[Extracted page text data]
__________
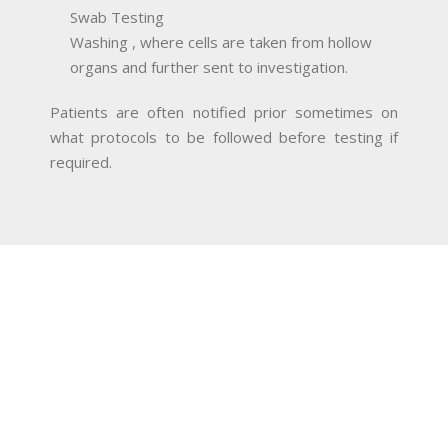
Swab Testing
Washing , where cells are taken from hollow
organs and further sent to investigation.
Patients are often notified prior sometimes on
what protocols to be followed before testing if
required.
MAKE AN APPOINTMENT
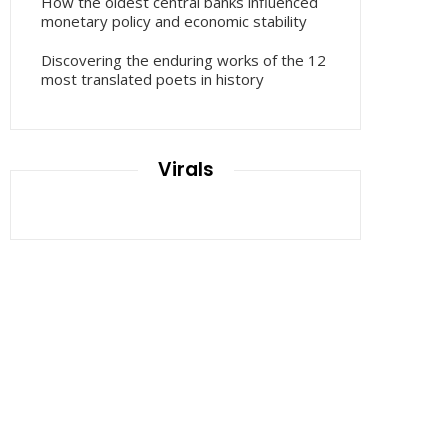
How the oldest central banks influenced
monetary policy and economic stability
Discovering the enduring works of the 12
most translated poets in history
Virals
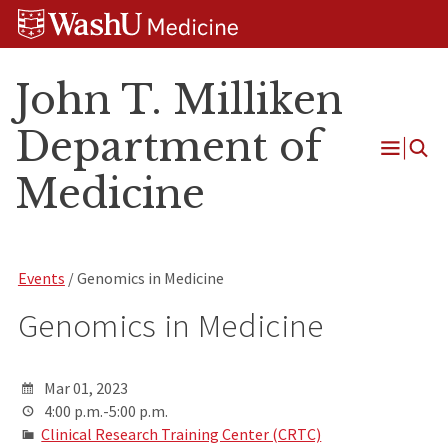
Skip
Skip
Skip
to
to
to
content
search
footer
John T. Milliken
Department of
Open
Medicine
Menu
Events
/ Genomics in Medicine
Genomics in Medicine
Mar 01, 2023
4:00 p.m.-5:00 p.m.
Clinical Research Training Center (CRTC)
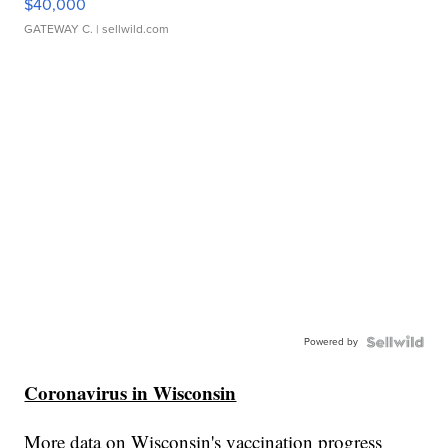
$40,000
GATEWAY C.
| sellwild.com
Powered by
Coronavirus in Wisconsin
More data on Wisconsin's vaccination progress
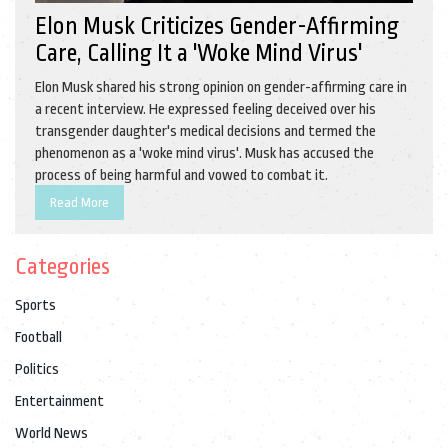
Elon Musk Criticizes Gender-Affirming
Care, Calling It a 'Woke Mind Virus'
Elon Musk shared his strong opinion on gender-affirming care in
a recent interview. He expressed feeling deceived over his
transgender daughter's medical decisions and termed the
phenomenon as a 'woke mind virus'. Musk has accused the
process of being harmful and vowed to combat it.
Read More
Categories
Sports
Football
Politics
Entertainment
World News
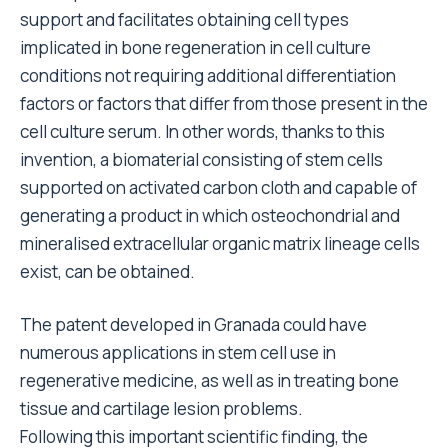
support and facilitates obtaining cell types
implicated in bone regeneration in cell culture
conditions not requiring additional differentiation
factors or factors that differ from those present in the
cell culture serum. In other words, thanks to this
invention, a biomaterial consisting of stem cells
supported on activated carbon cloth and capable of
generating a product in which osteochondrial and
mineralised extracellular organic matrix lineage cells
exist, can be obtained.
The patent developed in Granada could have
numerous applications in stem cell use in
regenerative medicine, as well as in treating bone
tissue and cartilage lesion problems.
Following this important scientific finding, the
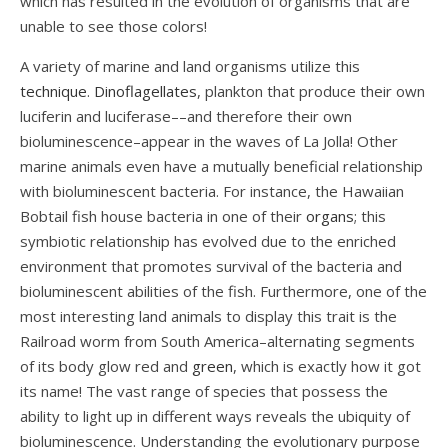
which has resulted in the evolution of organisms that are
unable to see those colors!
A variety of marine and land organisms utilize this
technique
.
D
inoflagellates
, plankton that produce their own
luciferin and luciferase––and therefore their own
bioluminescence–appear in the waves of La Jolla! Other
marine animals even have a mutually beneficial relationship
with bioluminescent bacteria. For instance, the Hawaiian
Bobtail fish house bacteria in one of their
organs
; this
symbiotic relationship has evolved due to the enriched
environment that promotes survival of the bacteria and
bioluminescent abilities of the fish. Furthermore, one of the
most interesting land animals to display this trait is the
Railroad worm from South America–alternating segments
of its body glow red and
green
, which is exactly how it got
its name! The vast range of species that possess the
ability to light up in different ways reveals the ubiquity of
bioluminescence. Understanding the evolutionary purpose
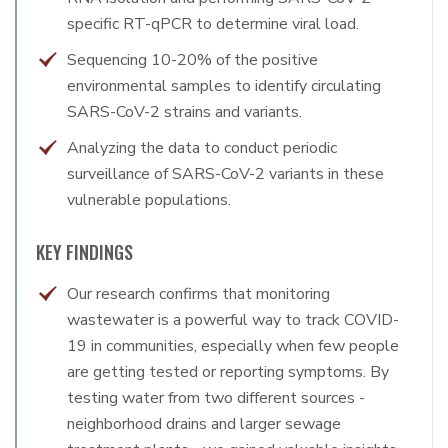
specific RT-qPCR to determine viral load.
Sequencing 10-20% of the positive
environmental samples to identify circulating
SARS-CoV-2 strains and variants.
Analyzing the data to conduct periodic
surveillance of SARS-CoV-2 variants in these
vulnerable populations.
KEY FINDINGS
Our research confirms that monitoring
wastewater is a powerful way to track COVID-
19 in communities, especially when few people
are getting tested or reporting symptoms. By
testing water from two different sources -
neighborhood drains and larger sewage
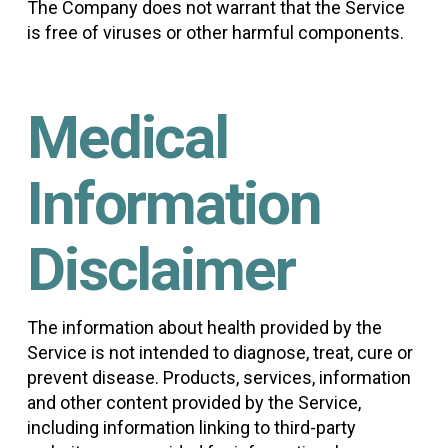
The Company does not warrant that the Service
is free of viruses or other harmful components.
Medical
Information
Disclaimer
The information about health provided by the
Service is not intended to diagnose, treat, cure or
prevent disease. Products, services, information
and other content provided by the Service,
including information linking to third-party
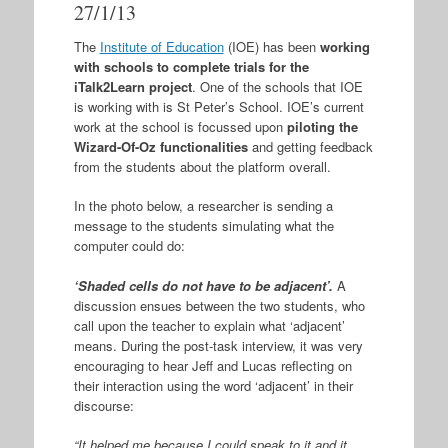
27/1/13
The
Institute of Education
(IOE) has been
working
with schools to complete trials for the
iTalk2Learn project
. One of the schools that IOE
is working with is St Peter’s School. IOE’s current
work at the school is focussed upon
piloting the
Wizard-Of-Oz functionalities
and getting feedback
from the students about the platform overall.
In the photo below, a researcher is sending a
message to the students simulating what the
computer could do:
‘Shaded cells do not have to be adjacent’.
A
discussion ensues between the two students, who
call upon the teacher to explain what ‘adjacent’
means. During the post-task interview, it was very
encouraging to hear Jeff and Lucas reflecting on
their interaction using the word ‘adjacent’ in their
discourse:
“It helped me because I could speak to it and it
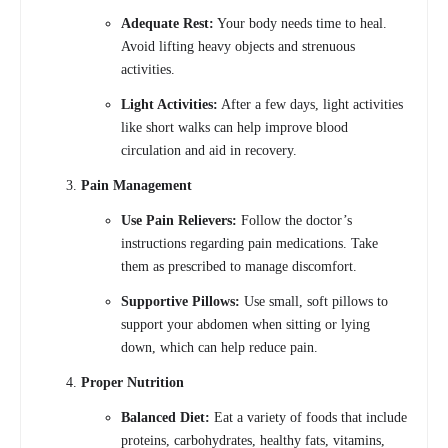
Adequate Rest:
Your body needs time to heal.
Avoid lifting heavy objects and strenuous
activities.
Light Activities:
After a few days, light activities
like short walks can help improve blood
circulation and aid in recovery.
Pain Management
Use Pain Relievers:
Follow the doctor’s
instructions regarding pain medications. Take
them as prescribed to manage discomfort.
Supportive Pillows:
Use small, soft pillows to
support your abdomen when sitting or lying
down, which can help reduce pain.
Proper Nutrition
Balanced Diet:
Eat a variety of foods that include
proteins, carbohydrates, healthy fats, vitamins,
__________
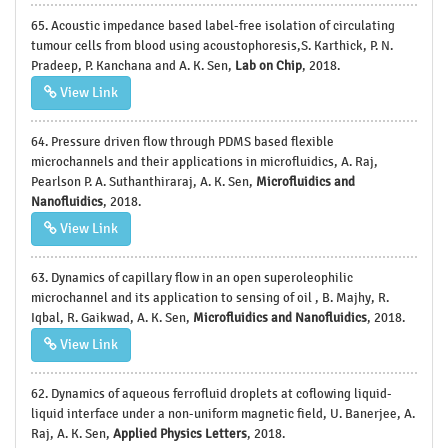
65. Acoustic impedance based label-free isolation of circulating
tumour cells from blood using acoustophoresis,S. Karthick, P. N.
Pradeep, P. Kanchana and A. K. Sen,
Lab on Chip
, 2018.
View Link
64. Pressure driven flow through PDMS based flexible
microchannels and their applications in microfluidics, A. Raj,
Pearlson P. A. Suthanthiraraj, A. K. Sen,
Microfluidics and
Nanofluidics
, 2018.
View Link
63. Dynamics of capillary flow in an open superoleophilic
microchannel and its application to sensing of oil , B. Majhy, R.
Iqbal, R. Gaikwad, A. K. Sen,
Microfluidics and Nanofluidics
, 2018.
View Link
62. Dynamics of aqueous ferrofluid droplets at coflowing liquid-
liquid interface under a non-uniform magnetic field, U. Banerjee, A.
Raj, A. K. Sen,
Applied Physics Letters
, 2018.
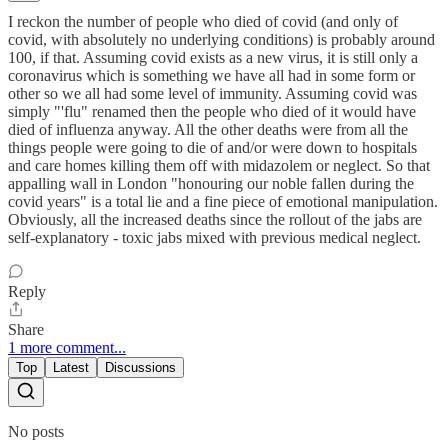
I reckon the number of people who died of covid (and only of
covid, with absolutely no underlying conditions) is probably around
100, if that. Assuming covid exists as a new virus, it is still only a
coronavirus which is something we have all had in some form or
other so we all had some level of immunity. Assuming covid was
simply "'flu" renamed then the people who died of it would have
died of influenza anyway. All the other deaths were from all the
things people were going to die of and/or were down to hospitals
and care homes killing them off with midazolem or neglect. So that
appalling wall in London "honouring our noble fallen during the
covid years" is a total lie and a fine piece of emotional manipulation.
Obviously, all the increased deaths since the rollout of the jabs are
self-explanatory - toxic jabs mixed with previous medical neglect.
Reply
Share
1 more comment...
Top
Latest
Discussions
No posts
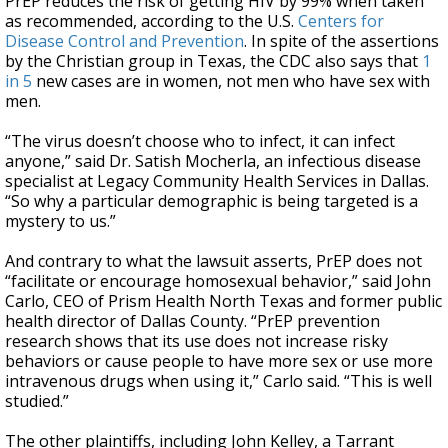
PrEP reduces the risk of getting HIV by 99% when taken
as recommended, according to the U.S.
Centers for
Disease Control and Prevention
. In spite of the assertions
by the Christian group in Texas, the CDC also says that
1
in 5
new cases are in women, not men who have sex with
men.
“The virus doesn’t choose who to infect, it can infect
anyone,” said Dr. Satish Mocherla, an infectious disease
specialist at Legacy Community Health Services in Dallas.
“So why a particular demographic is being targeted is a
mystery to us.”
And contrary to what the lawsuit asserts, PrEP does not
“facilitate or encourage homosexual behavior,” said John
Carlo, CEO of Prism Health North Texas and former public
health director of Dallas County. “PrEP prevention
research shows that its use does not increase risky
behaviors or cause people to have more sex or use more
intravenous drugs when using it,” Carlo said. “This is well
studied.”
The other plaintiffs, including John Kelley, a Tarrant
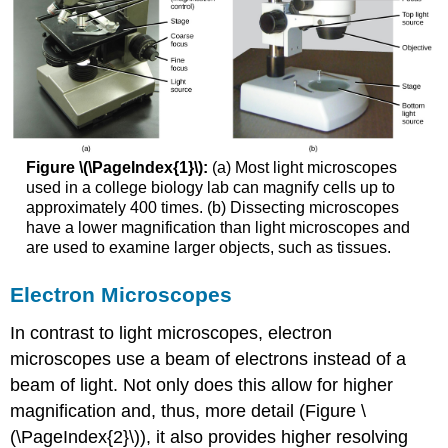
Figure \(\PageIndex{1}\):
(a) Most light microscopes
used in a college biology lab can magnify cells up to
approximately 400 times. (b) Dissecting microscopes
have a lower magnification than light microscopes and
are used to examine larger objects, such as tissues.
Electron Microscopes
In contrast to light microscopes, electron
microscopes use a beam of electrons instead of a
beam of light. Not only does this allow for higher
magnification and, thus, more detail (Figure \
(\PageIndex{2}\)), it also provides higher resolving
__________
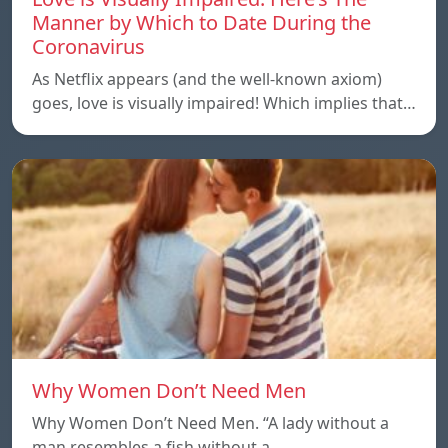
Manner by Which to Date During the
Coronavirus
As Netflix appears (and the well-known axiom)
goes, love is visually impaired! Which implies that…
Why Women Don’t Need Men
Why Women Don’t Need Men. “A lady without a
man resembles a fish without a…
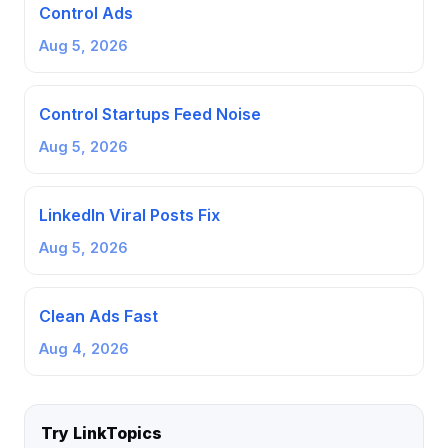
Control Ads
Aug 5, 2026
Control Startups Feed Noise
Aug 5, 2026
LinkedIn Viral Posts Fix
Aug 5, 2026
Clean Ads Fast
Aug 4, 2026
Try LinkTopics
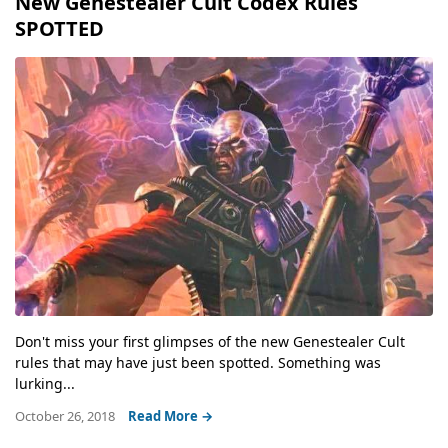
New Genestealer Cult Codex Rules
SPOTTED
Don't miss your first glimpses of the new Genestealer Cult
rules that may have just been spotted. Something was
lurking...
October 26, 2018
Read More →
__________
From the entries above, write out only the lines starting at the line that holds "support your abdomen when sitting or lying" and ending at the line that holds "proteins, carbohydrates, healthy", keeping both and matching them exactly.

● **ANSWER TO THIS EXERCISE**:
support your abdomen when sitting or lying
down, which can help reduce pain.
Proper Nutrition
Balanced Diet:
Eat a variety of foods that include
proteins, carbohydrates, healthy fats, vitamins,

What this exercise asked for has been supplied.